No Account Accountancy and the Short Term 0
Bob Burnett cites Steve Benning’s description of how Dell Computers gave away their business to Asus when Asus, a manufacturer of circuit boards other components, proposed that Dell outsource manufacturing to Asus:
Like most American corporate accountants, Dell’s financial people had a simplistic, narrow objective: do whatever would improve the current quarter’s bottom line. Because accountants don’t have a strategic perspective, Dell’s number crunchers didn’t realize the cumulative debilitating impact of the ASUSTeK transactions. Denning observed, “Decades of outsourcing manufacturing have left US industry without the means to invent the next generation of high-tech products that are key to rebuilding its economy.” Parasitic accountants have neutered our entrepreneurs.

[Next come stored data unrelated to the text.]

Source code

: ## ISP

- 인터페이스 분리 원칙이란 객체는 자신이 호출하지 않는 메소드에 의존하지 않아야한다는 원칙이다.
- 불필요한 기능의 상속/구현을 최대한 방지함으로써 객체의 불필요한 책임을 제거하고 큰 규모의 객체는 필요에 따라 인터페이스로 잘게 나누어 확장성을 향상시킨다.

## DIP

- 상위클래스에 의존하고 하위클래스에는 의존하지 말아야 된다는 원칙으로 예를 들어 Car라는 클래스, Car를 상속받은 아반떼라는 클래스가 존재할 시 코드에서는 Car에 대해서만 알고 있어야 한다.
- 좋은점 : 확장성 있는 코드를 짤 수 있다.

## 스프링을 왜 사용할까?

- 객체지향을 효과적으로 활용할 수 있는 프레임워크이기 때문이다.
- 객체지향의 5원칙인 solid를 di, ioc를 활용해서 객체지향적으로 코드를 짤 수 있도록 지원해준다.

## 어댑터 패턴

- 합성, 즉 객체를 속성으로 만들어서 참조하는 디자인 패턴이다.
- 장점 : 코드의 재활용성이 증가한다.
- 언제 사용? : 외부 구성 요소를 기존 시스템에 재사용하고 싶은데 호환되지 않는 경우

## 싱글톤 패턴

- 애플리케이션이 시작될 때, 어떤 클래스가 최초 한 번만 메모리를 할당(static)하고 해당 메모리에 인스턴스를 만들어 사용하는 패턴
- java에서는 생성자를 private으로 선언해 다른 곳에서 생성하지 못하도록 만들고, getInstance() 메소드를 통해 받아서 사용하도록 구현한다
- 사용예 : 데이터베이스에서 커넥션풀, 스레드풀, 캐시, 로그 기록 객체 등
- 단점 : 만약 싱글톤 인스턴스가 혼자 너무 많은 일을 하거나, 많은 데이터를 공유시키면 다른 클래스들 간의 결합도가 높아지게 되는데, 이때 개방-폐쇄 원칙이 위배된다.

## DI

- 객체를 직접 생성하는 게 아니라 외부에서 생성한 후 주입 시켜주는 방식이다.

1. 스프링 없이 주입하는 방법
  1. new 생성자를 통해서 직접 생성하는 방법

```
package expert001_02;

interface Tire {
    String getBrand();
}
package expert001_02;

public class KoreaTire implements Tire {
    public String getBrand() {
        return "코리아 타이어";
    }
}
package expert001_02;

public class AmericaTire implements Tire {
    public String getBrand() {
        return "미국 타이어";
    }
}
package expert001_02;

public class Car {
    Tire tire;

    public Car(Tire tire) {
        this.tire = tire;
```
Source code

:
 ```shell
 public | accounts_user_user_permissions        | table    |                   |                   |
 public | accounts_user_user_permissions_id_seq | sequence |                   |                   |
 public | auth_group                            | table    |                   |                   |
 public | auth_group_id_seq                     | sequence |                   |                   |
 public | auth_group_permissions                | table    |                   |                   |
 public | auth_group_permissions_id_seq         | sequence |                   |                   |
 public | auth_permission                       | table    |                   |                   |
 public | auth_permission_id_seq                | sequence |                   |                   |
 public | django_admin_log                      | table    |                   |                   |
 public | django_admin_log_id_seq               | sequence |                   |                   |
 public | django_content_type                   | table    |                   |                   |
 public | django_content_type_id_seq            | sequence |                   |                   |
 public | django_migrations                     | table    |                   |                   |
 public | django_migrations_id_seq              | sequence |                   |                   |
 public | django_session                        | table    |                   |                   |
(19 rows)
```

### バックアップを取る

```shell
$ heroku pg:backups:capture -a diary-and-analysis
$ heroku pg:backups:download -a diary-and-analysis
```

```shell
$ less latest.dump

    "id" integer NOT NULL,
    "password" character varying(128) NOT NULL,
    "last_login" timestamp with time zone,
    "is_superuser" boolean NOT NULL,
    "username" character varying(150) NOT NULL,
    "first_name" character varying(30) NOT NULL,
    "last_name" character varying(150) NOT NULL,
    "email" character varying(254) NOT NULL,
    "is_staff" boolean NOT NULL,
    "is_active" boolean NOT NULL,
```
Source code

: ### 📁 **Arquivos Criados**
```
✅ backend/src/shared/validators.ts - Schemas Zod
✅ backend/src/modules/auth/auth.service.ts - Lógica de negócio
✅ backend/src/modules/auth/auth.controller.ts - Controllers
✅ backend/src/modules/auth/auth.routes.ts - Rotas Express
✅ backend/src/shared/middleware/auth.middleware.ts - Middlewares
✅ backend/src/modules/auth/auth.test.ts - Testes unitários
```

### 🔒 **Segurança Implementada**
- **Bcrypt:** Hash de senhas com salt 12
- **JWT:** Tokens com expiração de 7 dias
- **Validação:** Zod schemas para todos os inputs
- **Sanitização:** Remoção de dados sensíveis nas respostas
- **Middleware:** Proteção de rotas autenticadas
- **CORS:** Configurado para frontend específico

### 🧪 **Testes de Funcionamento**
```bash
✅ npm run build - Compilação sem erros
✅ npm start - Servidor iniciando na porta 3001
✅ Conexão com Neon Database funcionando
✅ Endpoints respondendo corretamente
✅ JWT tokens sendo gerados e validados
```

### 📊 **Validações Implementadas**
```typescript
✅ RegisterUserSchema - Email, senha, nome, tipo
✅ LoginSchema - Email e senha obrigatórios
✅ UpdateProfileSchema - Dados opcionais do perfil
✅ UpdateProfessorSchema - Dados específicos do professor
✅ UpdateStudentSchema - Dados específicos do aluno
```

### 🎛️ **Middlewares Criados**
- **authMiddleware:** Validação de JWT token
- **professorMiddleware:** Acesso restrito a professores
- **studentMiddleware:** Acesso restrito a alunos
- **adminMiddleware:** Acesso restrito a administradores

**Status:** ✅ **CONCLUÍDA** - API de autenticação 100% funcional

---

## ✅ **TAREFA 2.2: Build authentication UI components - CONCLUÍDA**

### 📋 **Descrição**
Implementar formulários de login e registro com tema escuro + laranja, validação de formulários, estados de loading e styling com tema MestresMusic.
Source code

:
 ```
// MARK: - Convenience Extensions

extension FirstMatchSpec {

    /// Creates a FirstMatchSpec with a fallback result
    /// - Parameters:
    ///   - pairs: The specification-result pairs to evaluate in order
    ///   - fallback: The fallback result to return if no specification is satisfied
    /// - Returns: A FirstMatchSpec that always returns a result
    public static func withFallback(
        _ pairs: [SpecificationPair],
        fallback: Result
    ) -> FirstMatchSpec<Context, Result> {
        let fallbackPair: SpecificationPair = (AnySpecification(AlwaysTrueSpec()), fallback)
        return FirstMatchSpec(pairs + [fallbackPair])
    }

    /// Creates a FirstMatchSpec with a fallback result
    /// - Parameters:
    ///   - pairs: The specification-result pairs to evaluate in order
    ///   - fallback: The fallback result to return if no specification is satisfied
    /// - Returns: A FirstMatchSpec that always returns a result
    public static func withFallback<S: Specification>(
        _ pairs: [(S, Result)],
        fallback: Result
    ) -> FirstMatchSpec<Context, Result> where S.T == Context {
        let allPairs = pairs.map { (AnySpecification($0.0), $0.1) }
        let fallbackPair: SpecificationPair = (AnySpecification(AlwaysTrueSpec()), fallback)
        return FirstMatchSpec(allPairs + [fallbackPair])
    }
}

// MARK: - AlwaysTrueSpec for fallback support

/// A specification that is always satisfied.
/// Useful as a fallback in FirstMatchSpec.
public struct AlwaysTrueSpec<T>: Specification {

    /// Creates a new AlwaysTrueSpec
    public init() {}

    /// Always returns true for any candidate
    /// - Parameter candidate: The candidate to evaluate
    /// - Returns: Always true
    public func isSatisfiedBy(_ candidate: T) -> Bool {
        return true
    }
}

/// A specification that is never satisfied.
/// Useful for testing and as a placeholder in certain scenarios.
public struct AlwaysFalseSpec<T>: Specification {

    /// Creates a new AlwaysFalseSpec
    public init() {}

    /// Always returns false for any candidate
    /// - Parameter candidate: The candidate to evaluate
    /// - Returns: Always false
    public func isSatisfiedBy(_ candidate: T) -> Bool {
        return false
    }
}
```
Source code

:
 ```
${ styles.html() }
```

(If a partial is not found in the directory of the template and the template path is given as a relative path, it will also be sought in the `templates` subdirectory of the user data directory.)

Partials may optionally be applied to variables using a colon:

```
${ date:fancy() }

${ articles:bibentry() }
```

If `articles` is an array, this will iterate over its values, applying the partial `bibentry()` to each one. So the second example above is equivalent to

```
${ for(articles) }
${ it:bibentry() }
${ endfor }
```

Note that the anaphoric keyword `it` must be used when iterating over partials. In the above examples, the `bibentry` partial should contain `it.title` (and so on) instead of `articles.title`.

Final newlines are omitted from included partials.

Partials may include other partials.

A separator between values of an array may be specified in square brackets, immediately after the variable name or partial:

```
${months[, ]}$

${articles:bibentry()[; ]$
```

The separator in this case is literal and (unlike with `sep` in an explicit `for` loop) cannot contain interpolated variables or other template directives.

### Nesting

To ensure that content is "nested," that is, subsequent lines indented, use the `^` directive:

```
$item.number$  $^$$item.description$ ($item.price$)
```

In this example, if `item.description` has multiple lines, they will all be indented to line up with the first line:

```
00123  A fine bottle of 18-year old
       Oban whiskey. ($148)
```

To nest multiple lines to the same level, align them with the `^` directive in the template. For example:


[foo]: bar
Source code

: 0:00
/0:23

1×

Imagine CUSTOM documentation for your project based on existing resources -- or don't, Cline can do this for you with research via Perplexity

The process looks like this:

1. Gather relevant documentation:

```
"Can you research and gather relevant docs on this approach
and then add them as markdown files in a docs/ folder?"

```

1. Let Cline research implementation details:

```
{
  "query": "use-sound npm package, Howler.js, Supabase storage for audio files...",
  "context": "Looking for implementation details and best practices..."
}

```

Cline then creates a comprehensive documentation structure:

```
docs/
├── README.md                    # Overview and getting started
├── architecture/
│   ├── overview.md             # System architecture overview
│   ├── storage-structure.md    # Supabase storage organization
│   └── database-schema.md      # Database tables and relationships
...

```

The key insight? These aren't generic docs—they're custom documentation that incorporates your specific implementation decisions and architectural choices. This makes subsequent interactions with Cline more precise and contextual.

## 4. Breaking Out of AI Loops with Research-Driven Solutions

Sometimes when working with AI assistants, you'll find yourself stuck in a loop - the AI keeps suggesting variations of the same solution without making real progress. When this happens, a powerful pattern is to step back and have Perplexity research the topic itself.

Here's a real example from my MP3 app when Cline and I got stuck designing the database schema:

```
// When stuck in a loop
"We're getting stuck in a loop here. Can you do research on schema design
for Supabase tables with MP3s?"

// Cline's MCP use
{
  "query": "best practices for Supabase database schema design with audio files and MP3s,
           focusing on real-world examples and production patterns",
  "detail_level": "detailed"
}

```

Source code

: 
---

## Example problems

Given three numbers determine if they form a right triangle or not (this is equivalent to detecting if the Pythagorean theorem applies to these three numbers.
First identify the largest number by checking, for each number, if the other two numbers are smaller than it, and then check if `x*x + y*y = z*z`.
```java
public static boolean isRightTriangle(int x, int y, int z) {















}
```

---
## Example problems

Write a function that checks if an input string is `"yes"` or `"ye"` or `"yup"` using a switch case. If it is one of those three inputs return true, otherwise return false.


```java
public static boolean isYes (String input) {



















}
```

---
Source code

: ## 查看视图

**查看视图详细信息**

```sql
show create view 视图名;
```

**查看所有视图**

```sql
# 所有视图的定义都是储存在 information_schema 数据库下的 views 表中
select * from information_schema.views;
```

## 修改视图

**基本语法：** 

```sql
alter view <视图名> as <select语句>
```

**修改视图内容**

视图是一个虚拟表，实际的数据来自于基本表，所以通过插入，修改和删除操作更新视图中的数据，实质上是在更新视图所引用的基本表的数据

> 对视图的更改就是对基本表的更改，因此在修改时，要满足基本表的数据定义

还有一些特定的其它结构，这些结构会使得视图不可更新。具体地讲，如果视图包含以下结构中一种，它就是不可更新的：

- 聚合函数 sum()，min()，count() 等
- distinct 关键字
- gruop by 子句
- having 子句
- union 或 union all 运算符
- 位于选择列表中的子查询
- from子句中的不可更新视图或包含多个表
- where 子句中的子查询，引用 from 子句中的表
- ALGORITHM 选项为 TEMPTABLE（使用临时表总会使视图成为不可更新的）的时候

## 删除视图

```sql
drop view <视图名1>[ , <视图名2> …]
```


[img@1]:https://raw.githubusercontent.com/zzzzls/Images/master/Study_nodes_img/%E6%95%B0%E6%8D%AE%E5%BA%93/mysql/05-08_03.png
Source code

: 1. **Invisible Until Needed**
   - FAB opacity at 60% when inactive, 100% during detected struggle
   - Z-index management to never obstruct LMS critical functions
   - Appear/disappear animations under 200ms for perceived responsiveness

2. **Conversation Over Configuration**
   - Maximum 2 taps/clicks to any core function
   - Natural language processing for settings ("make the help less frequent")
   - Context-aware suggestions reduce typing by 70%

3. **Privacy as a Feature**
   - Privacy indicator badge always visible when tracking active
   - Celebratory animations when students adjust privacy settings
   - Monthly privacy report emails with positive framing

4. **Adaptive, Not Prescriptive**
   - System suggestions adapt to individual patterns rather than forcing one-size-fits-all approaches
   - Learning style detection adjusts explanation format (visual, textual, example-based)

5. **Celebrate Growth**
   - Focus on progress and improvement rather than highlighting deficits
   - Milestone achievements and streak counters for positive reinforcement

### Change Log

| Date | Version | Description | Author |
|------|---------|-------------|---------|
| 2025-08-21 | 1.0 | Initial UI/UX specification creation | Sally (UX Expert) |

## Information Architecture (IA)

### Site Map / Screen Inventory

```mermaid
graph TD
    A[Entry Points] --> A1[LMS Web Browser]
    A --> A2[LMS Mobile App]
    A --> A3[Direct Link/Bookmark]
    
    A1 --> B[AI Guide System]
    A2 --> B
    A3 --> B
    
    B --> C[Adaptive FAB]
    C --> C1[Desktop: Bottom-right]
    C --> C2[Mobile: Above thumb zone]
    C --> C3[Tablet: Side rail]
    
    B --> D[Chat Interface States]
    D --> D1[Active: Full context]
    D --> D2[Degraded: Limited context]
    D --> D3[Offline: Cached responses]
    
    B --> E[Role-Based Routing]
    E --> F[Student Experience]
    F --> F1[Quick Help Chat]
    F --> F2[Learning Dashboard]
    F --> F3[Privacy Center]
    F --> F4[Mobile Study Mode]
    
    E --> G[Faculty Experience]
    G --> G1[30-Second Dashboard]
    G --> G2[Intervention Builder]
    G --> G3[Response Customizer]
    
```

But it’s not only high-tech companies that are infected by these parasites; American corporations from all sectors have been hypnotized by the promise of short-term profits. It’s the conventional “wisdom” that accountants and executives are taught in business school. This dysfunctional perspective is reinforced by contemporary corporate monoculture where employees live in a bubble, log obscene hours, and vacation with their co-workers. As a consequence giant corporations are dogmatically insular with their own warped code of ethics and worldview.
The other day, I was discussing the differences between yesterday’s robber barons–the Carnegies and the Rockefellers–and todays–the Jamie Diamonds and John Corzines. Though my buddy had a somewhat kinder view of yesterday’s robber barons than did I, particularly as regards their treatment of employees, we agreed on one thing:
Those folks made money by building things to last.
Today’s robber barons are making their money by tearing those things down.